Architecture: engine - metaspace2020/metaspace Wiki

Engine contains several components, mainly connected by a RabbitMQ message bus:

(NOTE: This can be edited - grab the raw file from /docs/Engine Layout.drawio.svg and edit it in https://app.diagrams.net/)

API

API is mainly a bridge for sm-graphql to talk with the Python codebase.

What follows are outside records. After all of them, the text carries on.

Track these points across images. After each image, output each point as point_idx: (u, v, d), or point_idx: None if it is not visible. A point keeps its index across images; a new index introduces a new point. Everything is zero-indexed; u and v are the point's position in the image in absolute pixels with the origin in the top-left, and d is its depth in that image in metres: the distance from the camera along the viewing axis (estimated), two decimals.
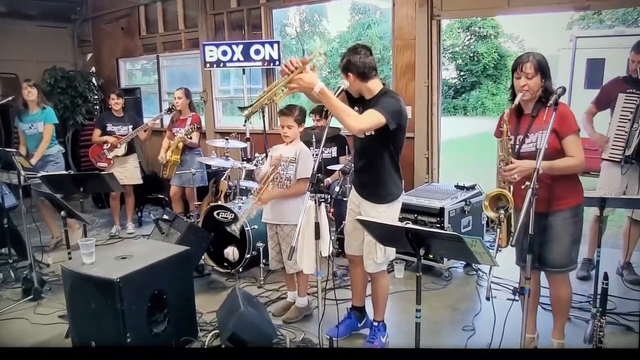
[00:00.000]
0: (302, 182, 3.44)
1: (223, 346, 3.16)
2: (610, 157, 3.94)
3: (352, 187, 3.32)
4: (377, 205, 3.07)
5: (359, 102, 3.07)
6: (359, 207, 3.17)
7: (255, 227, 4.31)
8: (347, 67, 2.95)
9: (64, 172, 5.08)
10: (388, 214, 3.05)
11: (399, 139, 3.01)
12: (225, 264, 4.48)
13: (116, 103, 5.81)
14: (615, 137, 3.90)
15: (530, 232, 2.51)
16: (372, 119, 2.77)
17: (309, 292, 3.91)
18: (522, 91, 2.70)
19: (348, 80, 2.95)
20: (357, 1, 25.45)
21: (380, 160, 3.02)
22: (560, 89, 2.61)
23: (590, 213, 3.98)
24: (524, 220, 2.41)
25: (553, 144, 2.67)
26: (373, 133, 2.93)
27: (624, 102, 3.86)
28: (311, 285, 3.77)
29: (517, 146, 2.78)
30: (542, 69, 2.70)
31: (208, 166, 5.80)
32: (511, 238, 2.53)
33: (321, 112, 5.00)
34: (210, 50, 6.51)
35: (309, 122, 5.33)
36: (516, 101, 2.72)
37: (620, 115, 3.87)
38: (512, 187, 2.68)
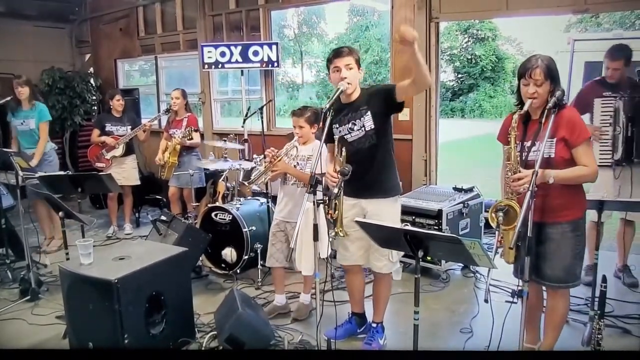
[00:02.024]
0: None
1: (221, 347, 3.16)
2: (600, 163, 3.93)
3: (351, 198, 3.16)
4: (386, 199, 3.09)
5: (343, 108, 3.11)
6: (363, 214, 3.11)
7: (253, 228, 4.31)
8: (359, 62, 3.05)
9: (61, 172, 5.07)
10: (394, 211, 3.10)
11: (391, 129, 3.11)
12: (223, 265, 4.47)
13: (120, 104, 5.81)
14: (600, 143, 3.88)
15: (528, 235, 2.48)
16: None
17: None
18: (531, 98, 2.56)
19: (357, 75, 3.02)
20: (355, 3, 25.45)
21: (386, 151, 3.07)
22: (559, 91, 2.53)
23: (587, 220, 3.98)
24: (522, 229, 2.38)
25: (561, 153, 2.57)
26: (373, 126, 3.00)
27: (602, 107, 3.86)
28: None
29: (524, 154, 2.65)
30: (552, 74, 2.55)
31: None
32: (512, 240, 2.44)
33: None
34: (208, 52, 6.51)
35: None
36: (525, 108, 2.59)
37: (601, 121, 3.86)
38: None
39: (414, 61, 2.64)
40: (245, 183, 3.53)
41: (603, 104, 3.85)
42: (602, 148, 3.89)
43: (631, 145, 3.79)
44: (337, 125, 3.13)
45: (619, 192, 3.93)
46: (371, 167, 3.06)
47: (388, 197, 3.10)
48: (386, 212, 3.06)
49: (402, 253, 3.26)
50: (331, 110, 2.91)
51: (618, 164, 3.87)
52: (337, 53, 3.02)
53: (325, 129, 2.88)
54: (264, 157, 3.58)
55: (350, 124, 3.08)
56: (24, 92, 5.08)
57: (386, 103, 2.95)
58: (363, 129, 3.03)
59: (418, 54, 2.62)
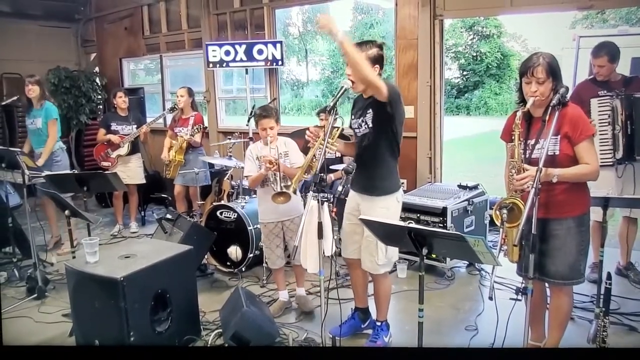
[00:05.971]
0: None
1: (226, 345, 3.17)
2: (602, 163, 3.91)
3: (350, 190, 3.27)
4: (377, 198, 3.07)
5: (358, 102, 3.16)
6: (358, 209, 3.16)
7: (258, 226, 4.31)
8: (378, 60, 2.97)
9: (68, 171, 5.09)
10: (386, 212, 3.04)
11: (397, 125, 3.03)
12: (228, 263, 4.49)
13: (123, 101, 5.81)
14: (600, 143, 3.83)
15: (533, 232, 2.47)
16: (379, 80, 2.86)
17: (312, 292, 3.96)
18: (533, 96, 2.55)
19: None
20: (360, 1, 25.45)
21: (381, 151, 3.05)
22: (563, 88, 2.53)
23: (591, 219, 3.97)
24: (526, 226, 2.37)
25: (565, 150, 2.57)
26: (372, 125, 3.00)
27: (599, 107, 3.81)
28: (314, 284, 3.78)
29: (527, 152, 2.64)
30: (554, 71, 2.54)
31: (211, 165, 5.82)
32: (516, 237, 2.44)
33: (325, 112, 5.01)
34: (213, 50, 6.52)
35: (316, 121, 5.34)
36: (527, 106, 2.58)
37: (599, 121, 3.82)
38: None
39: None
40: (288, 190, 3.19)
41: (600, 103, 3.81)
42: (601, 148, 3.84)
43: (632, 143, 3.76)
44: (353, 118, 3.20)
45: (622, 190, 3.91)
46: (366, 164, 3.07)
47: (379, 195, 3.08)
48: (377, 212, 2.99)
49: (395, 257, 3.26)
50: (335, 109, 2.90)
51: (620, 163, 3.84)
52: None
53: (328, 127, 2.88)
54: (263, 164, 3.59)
55: (360, 119, 3.10)
56: (33, 90, 5.11)
57: (379, 101, 2.93)
58: (367, 125, 3.05)
59: (341, 43, 2.69)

Update Daemon / Update Queue

The Update Daemon performs several functions, all are triggered by Update Queue messages:

The Update Daemon runs multiple threads (usually 4), each can process 1 message at a time.

Some

(Spark) Annotate Daemon / Annotate Queue / Cluster Auto-Start Daemon

When a message is added to the annotate queue:

  1. Cluster Auto-Start detects the message without consuming it, and starts the Spark cluster if it's not already running
  2. The Spark cluster starts Annotate Daemon
  3. Annotate daemon processes the message:
    1. it sets a cluster-busy: yes lock in Redis
    2. it fetches the dataset information from postgres/S3
    3. it sets the dataset status to "Processing" (including sending an UPDATE message to the Update queue)
    4. it runs the annotation pipeline against the dataset
    5. it saves the results to postgres/S3
    6. it adds an INDEX message and a CLASSIFY_OFFSAMPLE message to the Update queue
    7. it releases the lock by setting cluster-busy: no in Redis
  4. Cluster Auto-Start waits for the queue to become empty AND for cluster-busy: no then destroys the Spark cluster.

When running in a development docker setup, Cluster Auto-Start isn't used at all. Annotate Daemon runs continuously.

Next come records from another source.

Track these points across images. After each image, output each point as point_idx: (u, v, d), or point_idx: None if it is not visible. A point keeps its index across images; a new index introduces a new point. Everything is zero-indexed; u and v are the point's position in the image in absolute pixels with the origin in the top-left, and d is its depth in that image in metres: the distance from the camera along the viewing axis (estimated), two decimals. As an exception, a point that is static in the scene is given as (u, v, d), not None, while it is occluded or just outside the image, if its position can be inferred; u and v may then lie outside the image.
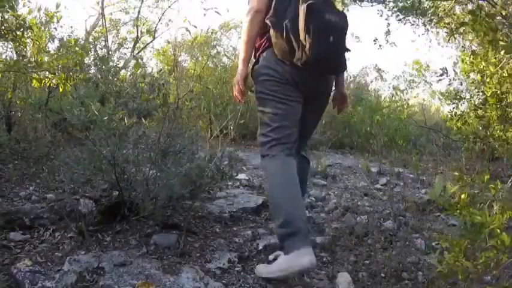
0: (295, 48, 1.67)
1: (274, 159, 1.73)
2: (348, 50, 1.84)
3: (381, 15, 5.10)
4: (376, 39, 5.23)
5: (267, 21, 1.73)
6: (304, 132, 1.95)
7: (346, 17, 1.82)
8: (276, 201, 1.71)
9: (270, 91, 1.77)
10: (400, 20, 5.00)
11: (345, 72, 2.08)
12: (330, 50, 1.72)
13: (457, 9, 4.47)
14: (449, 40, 4.95)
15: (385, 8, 4.61)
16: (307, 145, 2.13)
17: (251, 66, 1.89)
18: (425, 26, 5.15)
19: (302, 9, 1.65)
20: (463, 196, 1.39)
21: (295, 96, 1.78)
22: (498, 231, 1.22)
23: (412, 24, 5.14)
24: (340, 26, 1.77)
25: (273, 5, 1.75)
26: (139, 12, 6.05)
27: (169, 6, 5.66)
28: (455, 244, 1.29)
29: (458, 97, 4.39)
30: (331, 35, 1.70)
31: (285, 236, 1.61)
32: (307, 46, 1.64)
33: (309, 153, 2.20)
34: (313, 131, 2.14)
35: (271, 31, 1.72)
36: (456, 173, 1.56)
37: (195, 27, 2.28)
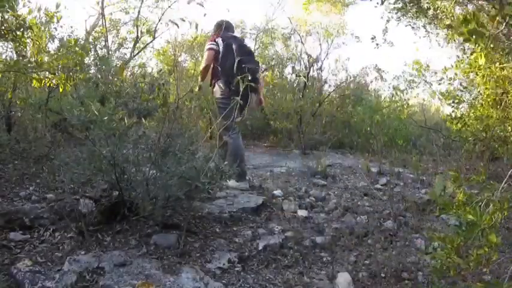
0: (231, 81, 3.03)
1: (235, 136, 3.30)
2: (258, 82, 3.41)
3: (382, 17, 5.12)
4: (374, 37, 5.22)
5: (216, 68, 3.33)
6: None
7: (258, 63, 3.62)
8: (236, 157, 3.17)
9: (223, 103, 3.20)
10: (399, 18, 5.00)
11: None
12: (249, 81, 2.98)
13: (457, 10, 4.47)
14: (449, 42, 4.95)
15: (381, 4, 4.59)
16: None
17: (211, 88, 3.40)
18: (425, 28, 5.15)
19: (236, 61, 3.20)
20: (460, 196, 1.41)
21: (230, 104, 3.01)
22: (487, 230, 1.27)
23: (413, 28, 5.14)
24: (255, 69, 3.30)
25: (220, 58, 3.26)
26: (139, 12, 6.05)
27: (169, 6, 5.64)
28: (449, 241, 1.34)
29: (457, 100, 4.39)
30: (249, 74, 2.87)
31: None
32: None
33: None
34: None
35: (220, 74, 3.29)
36: (452, 173, 1.55)
37: (184, 20, 2.33)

Lithops Daemon / Lithops Queue

This daemon listens to the Lithops Queue and processes messages one-at-a-time. It is parallelized by running multiple instances of the Daemon, managed via supervisor.

Lithops has historically had resource/memory leak issues, so this daemon is configured to kill itself after every failed annotation, or after running for 24 hours. Supervisor restarts it after it exits.

Status Update Queue

This queue is for signalling to graphql that a dataset has changed, so that webapp can show notifications and update data needing to refresh. All modules that can modify the dataset (API, Update Daemon, Lithops Daemon, Annotate Daemon) can potentially create messages on this queue.

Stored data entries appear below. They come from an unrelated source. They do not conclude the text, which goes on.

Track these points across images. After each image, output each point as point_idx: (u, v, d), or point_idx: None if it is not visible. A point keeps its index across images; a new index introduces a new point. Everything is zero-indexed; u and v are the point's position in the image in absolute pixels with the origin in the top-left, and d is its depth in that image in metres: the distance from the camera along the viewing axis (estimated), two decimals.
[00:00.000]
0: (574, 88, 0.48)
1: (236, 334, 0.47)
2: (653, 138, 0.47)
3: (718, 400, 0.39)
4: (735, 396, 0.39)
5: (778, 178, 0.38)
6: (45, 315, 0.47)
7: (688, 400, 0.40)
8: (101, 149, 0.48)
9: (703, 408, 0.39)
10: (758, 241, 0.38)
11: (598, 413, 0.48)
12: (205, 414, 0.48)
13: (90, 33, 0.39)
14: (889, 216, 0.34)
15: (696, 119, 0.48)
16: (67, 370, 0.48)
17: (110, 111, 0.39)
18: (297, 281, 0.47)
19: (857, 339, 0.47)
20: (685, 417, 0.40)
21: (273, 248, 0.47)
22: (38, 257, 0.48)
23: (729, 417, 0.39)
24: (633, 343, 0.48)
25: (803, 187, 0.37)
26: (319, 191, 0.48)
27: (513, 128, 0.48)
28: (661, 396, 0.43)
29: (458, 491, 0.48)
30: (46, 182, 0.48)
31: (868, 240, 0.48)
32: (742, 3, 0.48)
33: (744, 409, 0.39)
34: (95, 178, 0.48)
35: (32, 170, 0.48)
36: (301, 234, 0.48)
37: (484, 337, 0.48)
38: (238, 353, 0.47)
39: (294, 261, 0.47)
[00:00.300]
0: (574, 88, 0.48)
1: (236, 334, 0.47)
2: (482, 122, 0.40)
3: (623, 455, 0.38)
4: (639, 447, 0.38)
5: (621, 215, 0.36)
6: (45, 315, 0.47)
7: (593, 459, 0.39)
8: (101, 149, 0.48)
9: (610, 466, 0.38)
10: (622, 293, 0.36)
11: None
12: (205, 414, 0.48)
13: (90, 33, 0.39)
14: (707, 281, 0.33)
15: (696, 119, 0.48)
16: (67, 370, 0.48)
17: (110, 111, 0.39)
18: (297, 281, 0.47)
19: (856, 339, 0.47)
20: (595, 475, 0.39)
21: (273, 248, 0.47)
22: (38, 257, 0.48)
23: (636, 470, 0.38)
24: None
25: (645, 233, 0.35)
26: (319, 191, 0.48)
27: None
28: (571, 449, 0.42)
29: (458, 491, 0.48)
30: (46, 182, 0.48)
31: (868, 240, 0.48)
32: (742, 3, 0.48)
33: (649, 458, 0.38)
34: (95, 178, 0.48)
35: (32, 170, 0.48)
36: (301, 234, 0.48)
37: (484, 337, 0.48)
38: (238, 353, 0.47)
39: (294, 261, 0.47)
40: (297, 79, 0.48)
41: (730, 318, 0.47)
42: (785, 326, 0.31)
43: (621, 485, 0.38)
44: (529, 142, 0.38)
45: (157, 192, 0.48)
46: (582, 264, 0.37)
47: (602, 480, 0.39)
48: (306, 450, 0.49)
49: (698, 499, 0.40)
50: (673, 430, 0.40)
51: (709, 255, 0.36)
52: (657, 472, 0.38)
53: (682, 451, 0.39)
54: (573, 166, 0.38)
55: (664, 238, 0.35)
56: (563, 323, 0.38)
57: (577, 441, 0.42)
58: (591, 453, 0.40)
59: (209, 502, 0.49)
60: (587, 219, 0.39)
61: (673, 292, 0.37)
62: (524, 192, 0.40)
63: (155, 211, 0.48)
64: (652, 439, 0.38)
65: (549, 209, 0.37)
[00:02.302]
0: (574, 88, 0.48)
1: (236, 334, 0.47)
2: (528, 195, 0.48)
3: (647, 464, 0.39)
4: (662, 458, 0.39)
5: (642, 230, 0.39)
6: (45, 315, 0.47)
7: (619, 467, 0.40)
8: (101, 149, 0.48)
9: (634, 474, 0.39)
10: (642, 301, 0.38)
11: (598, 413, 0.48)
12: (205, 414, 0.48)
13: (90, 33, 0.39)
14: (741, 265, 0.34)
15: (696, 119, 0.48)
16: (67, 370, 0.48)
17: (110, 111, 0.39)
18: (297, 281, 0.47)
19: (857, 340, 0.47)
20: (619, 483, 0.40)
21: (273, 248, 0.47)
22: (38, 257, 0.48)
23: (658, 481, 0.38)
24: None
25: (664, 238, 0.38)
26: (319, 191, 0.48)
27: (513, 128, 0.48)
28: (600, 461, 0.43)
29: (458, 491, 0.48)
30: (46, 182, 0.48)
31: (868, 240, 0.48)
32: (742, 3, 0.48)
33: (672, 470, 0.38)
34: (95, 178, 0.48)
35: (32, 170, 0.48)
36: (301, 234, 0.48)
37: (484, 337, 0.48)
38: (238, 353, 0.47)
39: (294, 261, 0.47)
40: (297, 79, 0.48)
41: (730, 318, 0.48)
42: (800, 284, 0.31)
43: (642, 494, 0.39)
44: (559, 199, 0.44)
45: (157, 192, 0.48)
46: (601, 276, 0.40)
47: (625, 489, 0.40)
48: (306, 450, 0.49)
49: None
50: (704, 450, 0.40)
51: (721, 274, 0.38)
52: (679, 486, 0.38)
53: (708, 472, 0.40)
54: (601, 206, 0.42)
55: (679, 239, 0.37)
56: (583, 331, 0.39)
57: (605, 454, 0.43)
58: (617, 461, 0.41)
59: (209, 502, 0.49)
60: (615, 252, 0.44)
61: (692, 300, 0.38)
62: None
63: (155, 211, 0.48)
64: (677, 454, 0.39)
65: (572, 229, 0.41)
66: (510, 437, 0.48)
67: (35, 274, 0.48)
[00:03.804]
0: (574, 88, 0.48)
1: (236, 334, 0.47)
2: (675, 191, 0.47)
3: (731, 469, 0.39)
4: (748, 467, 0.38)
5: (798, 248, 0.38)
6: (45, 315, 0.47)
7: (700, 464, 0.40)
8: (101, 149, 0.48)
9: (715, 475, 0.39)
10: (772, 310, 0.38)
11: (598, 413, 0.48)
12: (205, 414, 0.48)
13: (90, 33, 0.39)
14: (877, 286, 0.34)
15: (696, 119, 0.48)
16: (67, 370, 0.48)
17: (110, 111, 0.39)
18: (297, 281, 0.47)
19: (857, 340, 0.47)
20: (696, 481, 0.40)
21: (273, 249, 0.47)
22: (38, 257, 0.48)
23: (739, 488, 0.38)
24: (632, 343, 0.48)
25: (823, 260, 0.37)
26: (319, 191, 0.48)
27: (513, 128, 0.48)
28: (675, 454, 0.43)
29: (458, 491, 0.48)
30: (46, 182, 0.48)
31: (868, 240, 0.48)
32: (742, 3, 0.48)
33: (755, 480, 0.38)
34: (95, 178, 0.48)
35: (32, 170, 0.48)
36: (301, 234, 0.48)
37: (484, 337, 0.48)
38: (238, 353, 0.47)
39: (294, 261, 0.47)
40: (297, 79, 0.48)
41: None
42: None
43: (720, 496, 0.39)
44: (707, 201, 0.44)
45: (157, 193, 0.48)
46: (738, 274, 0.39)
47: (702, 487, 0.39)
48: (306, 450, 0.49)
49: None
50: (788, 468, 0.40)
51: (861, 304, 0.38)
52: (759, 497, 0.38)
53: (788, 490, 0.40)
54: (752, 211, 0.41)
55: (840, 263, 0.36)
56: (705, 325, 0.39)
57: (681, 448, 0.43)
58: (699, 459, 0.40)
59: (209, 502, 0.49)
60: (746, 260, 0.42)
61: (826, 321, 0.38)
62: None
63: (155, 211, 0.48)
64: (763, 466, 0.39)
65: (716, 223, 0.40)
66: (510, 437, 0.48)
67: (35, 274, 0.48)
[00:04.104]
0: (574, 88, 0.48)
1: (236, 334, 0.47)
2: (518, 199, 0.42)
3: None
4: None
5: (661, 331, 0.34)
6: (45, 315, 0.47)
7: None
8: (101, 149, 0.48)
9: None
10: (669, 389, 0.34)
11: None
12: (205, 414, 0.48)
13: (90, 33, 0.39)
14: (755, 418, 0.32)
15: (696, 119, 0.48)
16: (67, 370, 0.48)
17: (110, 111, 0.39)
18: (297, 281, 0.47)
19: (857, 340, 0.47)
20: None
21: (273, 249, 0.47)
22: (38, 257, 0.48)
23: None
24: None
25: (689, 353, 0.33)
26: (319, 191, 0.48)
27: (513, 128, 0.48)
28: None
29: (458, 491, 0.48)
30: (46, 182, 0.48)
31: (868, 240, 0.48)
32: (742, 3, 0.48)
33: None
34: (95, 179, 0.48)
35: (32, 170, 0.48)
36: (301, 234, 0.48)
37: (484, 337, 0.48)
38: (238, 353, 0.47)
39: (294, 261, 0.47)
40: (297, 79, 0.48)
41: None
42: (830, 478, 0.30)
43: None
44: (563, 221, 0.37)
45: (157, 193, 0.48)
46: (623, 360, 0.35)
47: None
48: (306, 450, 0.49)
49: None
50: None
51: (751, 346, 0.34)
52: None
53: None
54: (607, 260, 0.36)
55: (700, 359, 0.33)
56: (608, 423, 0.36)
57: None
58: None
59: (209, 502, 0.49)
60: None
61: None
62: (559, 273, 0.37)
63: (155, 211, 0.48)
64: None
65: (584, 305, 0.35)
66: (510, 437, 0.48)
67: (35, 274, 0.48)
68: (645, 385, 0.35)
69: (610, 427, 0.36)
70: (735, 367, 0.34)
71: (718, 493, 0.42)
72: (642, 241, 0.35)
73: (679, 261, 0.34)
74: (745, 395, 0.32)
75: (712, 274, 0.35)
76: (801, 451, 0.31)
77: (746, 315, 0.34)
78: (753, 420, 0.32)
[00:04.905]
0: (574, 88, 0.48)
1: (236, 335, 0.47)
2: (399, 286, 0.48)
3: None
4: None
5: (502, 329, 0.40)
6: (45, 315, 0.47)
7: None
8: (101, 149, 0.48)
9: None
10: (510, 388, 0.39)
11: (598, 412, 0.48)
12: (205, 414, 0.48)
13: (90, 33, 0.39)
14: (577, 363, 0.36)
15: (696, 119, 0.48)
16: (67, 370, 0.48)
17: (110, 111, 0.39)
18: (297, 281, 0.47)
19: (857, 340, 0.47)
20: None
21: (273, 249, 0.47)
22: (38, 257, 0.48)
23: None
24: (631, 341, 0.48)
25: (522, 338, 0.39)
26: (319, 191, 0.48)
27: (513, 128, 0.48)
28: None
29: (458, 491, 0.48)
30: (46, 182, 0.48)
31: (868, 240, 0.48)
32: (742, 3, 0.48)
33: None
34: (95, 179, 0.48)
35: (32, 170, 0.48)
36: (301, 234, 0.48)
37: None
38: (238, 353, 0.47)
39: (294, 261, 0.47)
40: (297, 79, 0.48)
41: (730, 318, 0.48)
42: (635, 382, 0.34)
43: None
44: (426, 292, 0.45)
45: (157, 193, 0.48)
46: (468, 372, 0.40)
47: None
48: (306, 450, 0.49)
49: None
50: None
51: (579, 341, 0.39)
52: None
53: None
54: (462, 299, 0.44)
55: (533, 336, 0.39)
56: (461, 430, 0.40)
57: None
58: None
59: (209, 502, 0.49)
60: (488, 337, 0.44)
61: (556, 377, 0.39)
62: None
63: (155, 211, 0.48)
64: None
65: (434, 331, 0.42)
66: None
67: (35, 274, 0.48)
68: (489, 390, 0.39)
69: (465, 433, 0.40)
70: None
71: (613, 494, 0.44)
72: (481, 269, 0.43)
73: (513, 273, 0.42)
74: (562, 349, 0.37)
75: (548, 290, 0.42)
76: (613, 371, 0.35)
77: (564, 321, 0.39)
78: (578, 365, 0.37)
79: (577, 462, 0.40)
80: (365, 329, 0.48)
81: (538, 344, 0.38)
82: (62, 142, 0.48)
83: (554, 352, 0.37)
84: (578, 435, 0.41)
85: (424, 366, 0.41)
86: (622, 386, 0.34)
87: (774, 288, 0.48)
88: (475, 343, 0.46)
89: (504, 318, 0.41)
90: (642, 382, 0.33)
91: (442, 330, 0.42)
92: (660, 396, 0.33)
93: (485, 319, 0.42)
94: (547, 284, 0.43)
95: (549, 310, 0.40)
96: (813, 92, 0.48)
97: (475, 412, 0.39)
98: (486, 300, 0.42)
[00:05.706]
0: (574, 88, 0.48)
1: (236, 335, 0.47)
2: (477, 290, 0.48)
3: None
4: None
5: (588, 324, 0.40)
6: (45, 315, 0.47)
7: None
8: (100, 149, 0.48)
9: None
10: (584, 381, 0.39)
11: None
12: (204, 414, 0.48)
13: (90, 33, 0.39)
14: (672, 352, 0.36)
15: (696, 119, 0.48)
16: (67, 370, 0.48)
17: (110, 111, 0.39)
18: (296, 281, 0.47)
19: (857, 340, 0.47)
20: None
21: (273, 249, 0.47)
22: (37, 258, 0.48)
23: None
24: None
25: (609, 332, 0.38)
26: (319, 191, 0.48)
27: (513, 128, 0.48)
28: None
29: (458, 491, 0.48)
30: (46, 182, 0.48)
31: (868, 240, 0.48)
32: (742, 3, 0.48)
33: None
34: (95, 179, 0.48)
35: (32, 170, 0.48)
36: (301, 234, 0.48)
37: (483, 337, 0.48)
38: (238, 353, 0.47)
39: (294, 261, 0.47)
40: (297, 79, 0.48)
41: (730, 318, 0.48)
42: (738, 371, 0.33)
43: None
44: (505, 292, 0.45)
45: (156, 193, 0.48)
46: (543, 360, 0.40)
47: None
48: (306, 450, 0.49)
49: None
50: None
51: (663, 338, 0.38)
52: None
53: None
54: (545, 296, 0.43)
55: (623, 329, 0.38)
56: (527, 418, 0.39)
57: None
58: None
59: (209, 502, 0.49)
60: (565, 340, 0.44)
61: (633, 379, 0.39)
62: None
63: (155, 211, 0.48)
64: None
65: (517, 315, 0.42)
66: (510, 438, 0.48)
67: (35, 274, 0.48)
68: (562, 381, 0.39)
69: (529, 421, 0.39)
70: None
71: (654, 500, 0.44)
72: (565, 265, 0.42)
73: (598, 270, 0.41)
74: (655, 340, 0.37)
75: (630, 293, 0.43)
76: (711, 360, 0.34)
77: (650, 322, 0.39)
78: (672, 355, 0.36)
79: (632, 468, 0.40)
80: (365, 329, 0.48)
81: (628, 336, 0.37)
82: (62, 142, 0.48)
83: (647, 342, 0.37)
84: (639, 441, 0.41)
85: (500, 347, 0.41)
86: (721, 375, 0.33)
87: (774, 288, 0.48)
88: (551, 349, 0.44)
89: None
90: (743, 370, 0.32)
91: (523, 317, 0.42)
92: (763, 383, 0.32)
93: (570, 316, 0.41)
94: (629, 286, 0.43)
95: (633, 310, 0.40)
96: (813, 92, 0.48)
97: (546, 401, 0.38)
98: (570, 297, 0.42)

The GraphQL side is handled in graphql/src/dataset/controller/Subscription.ts. Because ElasticSearch updates are async, graphql will wait for ES to finish updating before notifying webapp. It does this by repeatedly querying ElasticSearch until it sees that its ES status matches the status in the message.

Off-Sample Service

Update Daemon sends it batches of base-64-encoded images in a JSON request, and it returns their off-sample classification, e.g. {"label": "on", "prob": 0.123} which indicates that the image is classified as on-sample and the raw model output was 0.123 (values <0.5 are on-sample, >0.5 are off-sample).

Off-Sample Service does not connect directly to any other database or storage. It just responds to HTTP requests.